Saved entries
------

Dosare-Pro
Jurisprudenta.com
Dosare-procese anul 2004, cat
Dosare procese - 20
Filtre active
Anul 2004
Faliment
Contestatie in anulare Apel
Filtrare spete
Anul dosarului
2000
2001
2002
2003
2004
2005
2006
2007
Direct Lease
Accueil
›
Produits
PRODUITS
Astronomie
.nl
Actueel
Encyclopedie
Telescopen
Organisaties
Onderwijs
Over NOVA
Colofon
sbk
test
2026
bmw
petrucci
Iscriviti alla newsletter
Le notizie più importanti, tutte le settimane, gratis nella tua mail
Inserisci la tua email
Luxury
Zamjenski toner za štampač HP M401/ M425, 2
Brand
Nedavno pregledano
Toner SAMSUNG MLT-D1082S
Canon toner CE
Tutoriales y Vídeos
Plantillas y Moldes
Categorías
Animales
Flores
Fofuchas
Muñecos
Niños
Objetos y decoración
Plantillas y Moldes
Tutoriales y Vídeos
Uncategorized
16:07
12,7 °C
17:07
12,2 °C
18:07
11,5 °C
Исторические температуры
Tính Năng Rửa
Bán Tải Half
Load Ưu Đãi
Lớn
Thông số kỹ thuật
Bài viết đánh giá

------

YOUR ASSIGNMENT
Filter the saved entries above, keeping only the lines that contain the word "procese".

SOLVED EXERCISE
Dosare-procese anul 2004, cat
Dosare procese - 20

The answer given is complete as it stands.